The legislature adopted N.C.G.S. § 15A-1415(f)
effective 21 June 1996. This statute grants broad discovery
rights to capital defendants whose cases are in postconviction
review. The text of N.C.G.S. § 15A-1415(f) is as follows:
In the case of a defendant who has been
convicted of a capital offense and sentenced
to death, the defendant's prior trial or
appellate counsel shall make available to the
capital defendant's counsel their complete
files relating to the case of the defendant.

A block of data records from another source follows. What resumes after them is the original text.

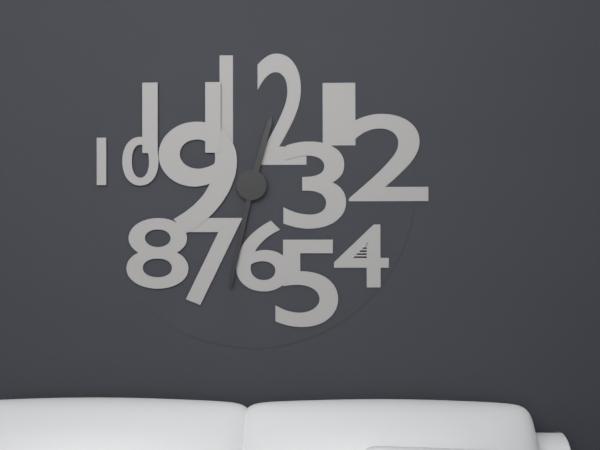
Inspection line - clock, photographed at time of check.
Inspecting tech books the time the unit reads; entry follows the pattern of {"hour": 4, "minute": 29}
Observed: {"hour": 12, "minute": 32}
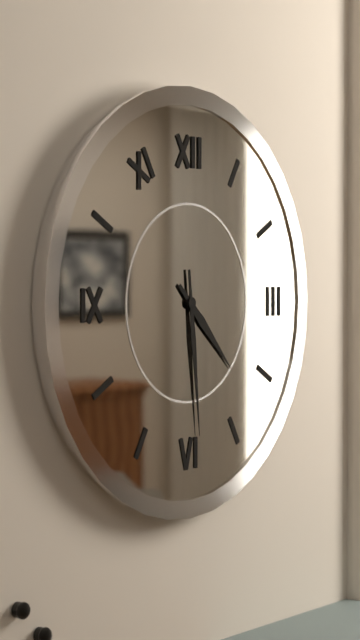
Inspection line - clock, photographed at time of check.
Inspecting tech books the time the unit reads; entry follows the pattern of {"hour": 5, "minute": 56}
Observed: {"hour": 4, "minute": 29}
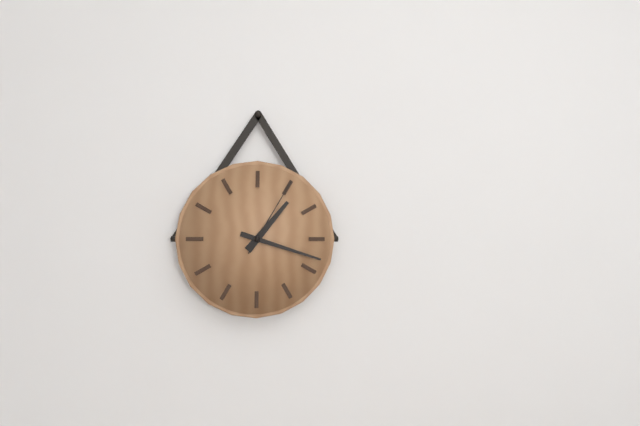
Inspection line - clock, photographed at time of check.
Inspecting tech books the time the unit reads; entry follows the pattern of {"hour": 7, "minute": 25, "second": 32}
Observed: {"hour": 1, "minute": 18, "second": 5}
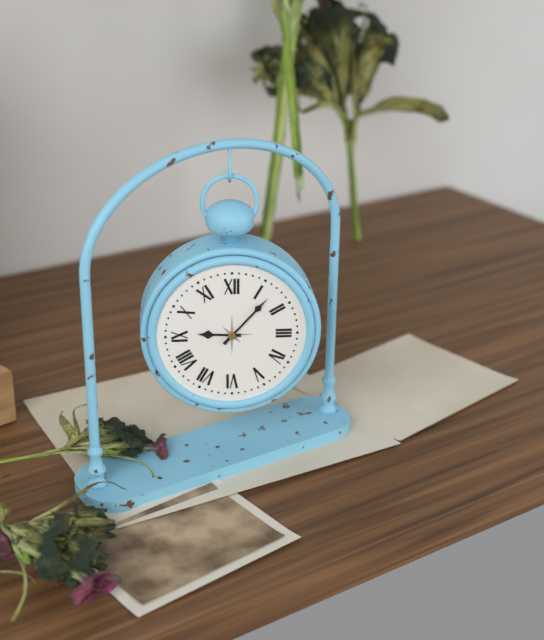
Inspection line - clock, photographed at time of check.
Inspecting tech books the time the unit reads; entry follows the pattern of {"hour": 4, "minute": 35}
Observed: {"hour": 9, "minute": 7}
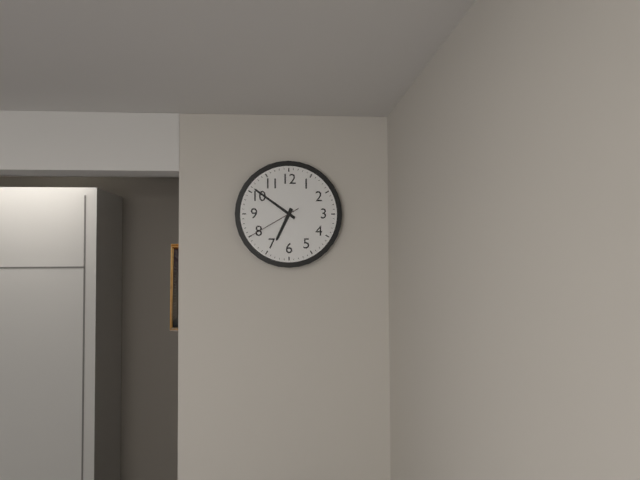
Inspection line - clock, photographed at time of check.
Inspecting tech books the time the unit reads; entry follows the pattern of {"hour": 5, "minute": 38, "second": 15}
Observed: {"hour": 6, "minute": 51, "second": 40}
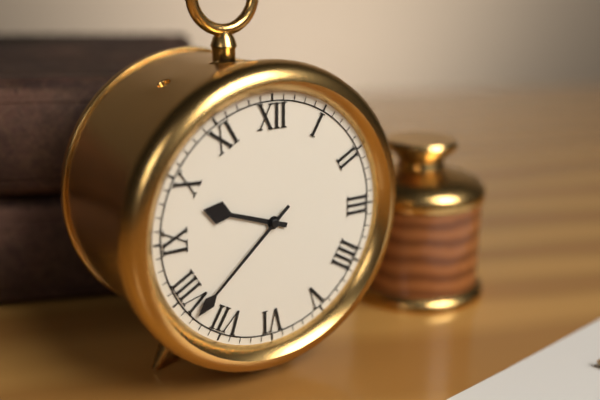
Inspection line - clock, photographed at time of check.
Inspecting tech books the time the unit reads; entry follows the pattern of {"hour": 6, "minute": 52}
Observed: {"hour": 9, "minute": 38}
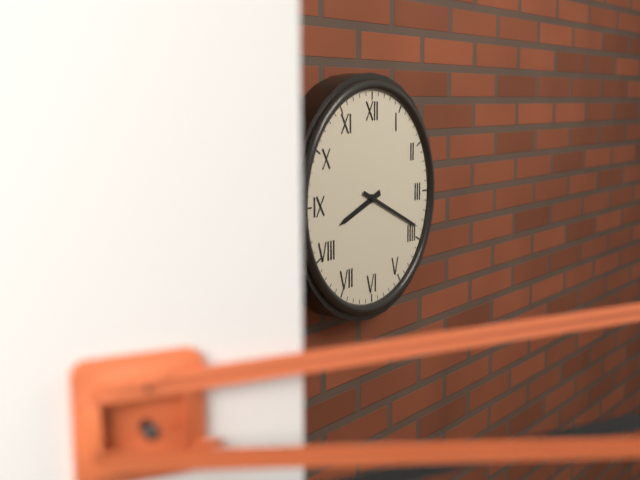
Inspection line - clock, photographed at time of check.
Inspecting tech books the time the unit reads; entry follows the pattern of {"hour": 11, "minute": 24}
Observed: {"hour": 8, "minute": 19}
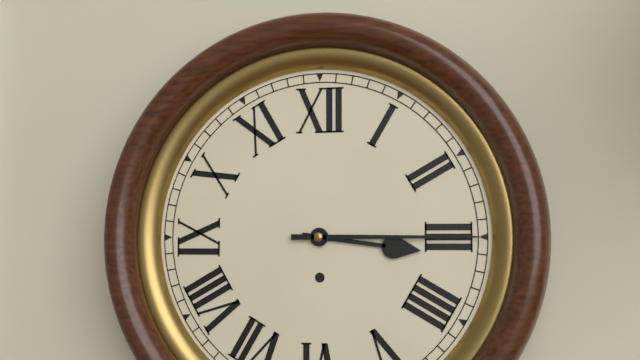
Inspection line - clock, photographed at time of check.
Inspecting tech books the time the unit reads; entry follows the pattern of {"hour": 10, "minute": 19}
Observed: {"hour": 3, "minute": 15}
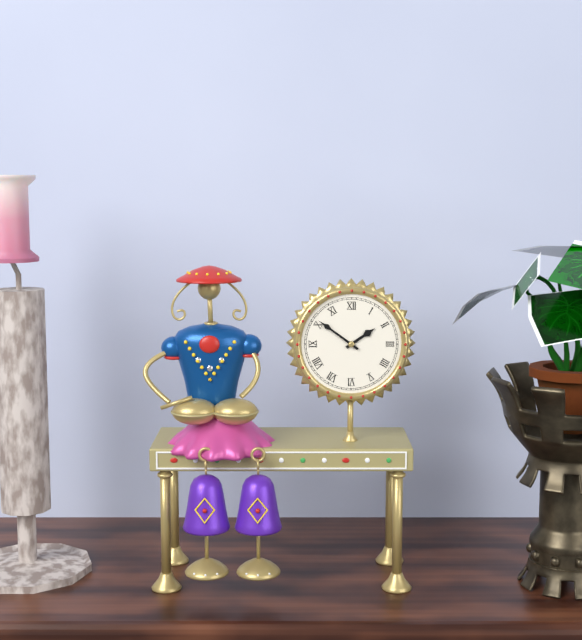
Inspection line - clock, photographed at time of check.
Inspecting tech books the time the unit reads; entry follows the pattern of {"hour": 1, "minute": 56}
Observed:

The State, to the extent allowed by law,
shall make available to the capital
defendant's counsel the complete files of all
law enforcement and prosecutorial agencies
involved in the investigation of the crimes
committed or the prosecution of the
defendant. If the State has a reasonable
belief that allowing inspection of any
portion of the files by counsel for the
capital defendant would not be in the
interest of justice, the State may submit for
inspection by the court those portions of the
files so identified. If upon examination of
the files, the court finds that the files
could not assist the capital defendant in
investigating, preparing, or presenting a
motion for appropriate relief, the court in
its discretion may allow the State to
withhold that portion of the files.
N.C.G.S. § 15A-1415(f) (1999).
In State v. Williams, we held that [b]ecause the
purpose of [N.C.G.S. § 15A-1415(f)] is to assist capital
defendants in investigating, preparing, or presenting allpotential claims in a single [motion for appropriate relief], it
logically follows that any requests for postconviction discovery
must necessarily be made within the same time period statutorily
prescribed for filing the underlying [motion for appropriate
relief]. Williams, 351 N.C. at 468, 526 S.E.2d at 656. The
time frame set forth for the underlying motion for appropriate
relief requires that such a motion be filed within 120 days of
the triggering occurrence as defined under N.C.G.S. §
15A-1415(a). Id.
Williams allows for one exception to this rule, which
applies to those defendants who are retroactively entitled to
postconviction discovery based on the decision in Green. The
Green decision entitles defendants to postconviction discovery if
their motions for appropriate relief had been allowed before or
were still pending on 21 June 1996, the date that N.C.G.S. §
15A-1415(f) became effective. Pending, as defined by our Court
in Green, means that on 21 June 1996 a motion for appropriate
relief had been filed but had not been denied by the trial court,
or the motion for appropriate relief had been denied by the trial
court but the defendant had filed a petition for writ of
certiorari which had been allowed by, or was still before, this
Court. Green, 350 N.C. at 406, 514 S.E.2d at 728. In Williams,
we held that the 120-day deadline for filing motions of discovery
under N.C.G.S. § 15A-1415(f) would commence 29 June 1999, the day
that our Green opinion was certified, essentially adding the
Green decision as a triggering event. Williams, 351 N.C. 465,
526 S.E.2d 655. In the instant case, defendant filed his motion for
appropriate relief on 15 September 1995. After the trial court
denied portions of that motion for appropriate relief on
21 December 1995, defendant filed an amended motion for
appropriate relief. In an order dated 1 April 1996, the trial
court denied defendant's motion as to all but four claims, which
were formally denied on 15 October 1996. Therefore, on 21 June
1996, the motion for appropriate relief, or at least a portion
thereof, was pending before the trial court. Because the motion
for appropriate relief was still pending, as pending is defined
in the Green test, N.C.G.S. § 15A-1415(f) must be applied
retroactively in this instance. Therefore, we hold that the
trial court correctly ruled that defendant is entitled to
postconviction discovery under N.C.G.S. § 15A-1415(f).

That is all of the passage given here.